Un article paru dans le journal La Montagne nous apprend que le manque de neige sur le massif du Sancy, dans une période touristique essentielle pour le chiffre d’affaires annuel, commence à créer de vraies difficultés financières pour les stations de ski auvergnates. Celle du Mont-Dore est clairement touchée. Les soucis financiers de la société anonyme d’économie mixte (SAEM) qui gère les remontées mécaniques du Mont-Dore ont été mis en avant lors d’une réunion qui s’est tenue en sous-préfecture d’Issoire et à laquelle participaient les représentants des stations de Chastreix, de Super Besse et du Mont-Dore. Il faut savoir que les vacances de février avec un bon enneigement représentent quasiment 65 % du chiffre d’affaires de la saison complète.

Dans un premier temps, la SAEM va demander des reports de charges aussi bien au niveau des banques que de l’Urssaf. Plusieurs scénarios sont possibles pour l’avenir, de la simple recapitalisation, jusqu’au redressement judiciaire qui permettrait de poursuivre l’activité et de pérenniser les emplois (21 permanents et 60 saisonniers dont 35 à temps partiel en ce moment), tout en apurant les dettes. La décision sera prise par le conseil d’administration de la société, qui doit se réunir prochainement.

Les responsables des stations auvergnates s’accordent pour dire qu’il va falloir s’orienter vers une diversification des activités et repenser la logique des gestions des stations. Par exemple, s’agissant de la neige de culture, il faudra investir sur des domaines un peu plus petits où les canons à neige existants seront plus resserrés. Les stations ont commis l’erreur, il y a 10 ou 15 ans, d’investir dans des enneigeurs très coûteux que les stations paient encore, ce qui explique que de nombreuses sociétés de moyenne montagne sont en difficulté financière. Il y a une dizaine d’années, alors que je randonnais sur les cimes auvergnates, j’ai pénétré dans une zone – soi disant interdite – d’installation des enneigeurs et j’ai pris une bonne engueulade de la part du chef de chantier. Je lui ai aimablement ( !) répondu que dans 5 ans son travail ne servirait à rien car il n’y aurait plus de neige. Honnêtement, je ne pensais pas être aussi proche de la vérité !
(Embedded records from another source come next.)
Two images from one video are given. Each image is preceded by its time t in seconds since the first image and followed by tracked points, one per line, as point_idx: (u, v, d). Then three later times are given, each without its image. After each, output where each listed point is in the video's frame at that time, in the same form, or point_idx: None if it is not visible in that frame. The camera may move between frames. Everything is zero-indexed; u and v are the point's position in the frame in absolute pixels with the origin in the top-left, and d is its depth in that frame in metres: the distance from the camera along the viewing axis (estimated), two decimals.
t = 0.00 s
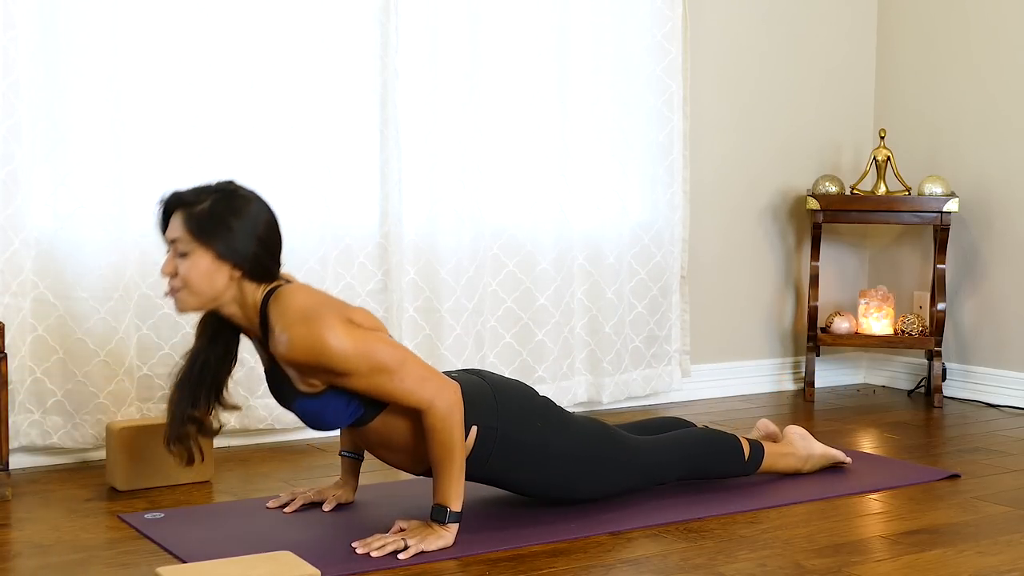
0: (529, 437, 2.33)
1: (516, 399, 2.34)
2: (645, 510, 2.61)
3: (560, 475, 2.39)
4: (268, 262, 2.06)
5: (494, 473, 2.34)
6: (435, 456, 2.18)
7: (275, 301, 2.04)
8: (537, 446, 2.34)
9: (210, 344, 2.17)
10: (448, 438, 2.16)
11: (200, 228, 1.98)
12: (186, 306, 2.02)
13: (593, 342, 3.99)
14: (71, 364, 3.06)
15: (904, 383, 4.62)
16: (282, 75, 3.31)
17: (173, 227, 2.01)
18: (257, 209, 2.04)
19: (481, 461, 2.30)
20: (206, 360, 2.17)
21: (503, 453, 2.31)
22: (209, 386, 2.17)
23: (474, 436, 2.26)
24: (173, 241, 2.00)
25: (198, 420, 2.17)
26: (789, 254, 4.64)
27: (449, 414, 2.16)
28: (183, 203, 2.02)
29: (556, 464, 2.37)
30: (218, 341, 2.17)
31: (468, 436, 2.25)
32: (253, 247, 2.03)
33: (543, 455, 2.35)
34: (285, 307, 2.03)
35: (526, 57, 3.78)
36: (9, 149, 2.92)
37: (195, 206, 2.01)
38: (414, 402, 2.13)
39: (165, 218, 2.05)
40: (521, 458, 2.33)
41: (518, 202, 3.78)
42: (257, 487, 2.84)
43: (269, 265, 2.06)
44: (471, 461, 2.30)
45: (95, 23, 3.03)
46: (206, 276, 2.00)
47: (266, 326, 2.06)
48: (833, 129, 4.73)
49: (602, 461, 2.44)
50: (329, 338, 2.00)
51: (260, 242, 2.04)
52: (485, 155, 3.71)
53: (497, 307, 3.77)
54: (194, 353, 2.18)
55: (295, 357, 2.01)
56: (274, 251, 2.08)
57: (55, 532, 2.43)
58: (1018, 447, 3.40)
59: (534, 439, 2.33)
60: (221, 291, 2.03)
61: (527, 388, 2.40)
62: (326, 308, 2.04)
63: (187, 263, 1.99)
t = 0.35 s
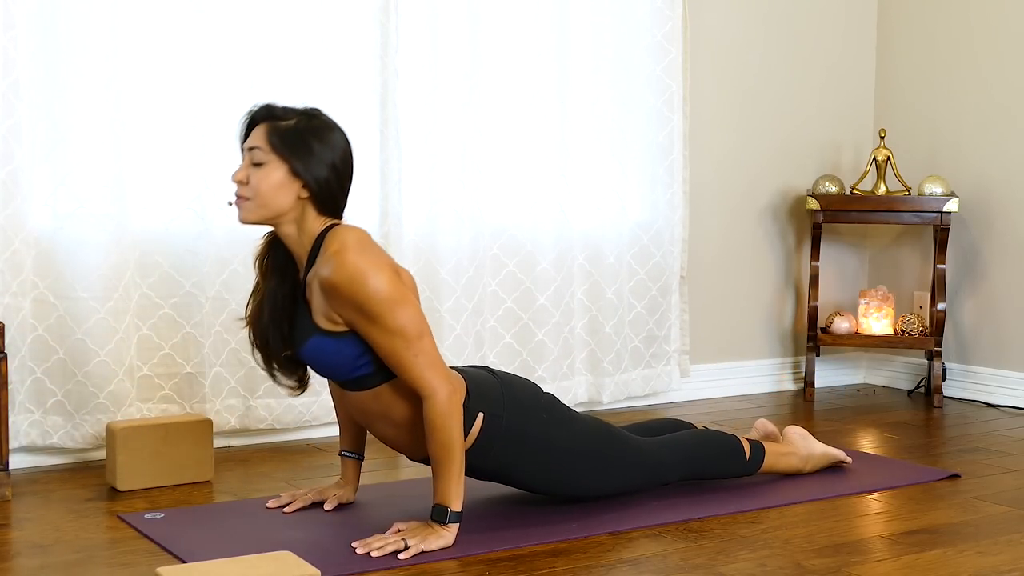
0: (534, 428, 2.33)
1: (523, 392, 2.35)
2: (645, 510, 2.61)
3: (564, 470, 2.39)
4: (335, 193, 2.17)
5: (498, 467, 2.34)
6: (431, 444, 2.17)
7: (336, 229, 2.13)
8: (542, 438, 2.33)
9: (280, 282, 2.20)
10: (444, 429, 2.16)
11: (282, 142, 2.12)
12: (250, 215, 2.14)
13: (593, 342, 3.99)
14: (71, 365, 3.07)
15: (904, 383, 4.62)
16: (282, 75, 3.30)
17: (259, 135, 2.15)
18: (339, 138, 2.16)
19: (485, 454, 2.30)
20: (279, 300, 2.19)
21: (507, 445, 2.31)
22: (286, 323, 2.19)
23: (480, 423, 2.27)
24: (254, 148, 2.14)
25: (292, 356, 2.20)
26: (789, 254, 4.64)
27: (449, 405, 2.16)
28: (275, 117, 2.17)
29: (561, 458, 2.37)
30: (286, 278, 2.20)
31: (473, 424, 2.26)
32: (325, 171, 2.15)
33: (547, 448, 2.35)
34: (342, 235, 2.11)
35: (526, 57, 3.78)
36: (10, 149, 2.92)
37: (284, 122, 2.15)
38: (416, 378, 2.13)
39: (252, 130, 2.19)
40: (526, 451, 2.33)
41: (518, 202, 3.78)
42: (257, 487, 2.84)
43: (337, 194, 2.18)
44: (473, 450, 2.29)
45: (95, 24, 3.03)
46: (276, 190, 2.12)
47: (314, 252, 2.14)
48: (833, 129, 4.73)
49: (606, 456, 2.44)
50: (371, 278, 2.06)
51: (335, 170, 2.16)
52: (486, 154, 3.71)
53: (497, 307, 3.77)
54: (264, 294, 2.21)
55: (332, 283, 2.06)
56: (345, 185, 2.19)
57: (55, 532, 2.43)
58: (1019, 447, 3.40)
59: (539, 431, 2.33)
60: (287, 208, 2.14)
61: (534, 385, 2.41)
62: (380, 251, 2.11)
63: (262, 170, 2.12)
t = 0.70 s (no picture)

Les gestionnaires des stations ne pensaient pas, eux non plus, que la situation se dégraderait aussi vite. Aujourd’hui, il y a forcément un manque à gagner pour ceux dont l’activité est directement liée aux sports d’hiver : les loueurs de matériel, les écoles de ski et les remontées mécaniques. Paradoxalement, les autres activités commerciales comme l’hôtellerie, les activités de pleine nature se portent bien. Le directeur de l’Office du tourisme du Mont-Dore se veut rassurant. « L’État devrait se saisir du dossier des stations de moyenne montagne. […] Le Mont-Dore ne peut pas fermer. Mais il est important que la SAEM protège ses salariés et ses infrastructures en attendant que des solutions se dessinent ».

Source : La Montagne.

Grand soleil ce week-end sur l’Auvergne, avec une quinzaine de degrés au thermomètre.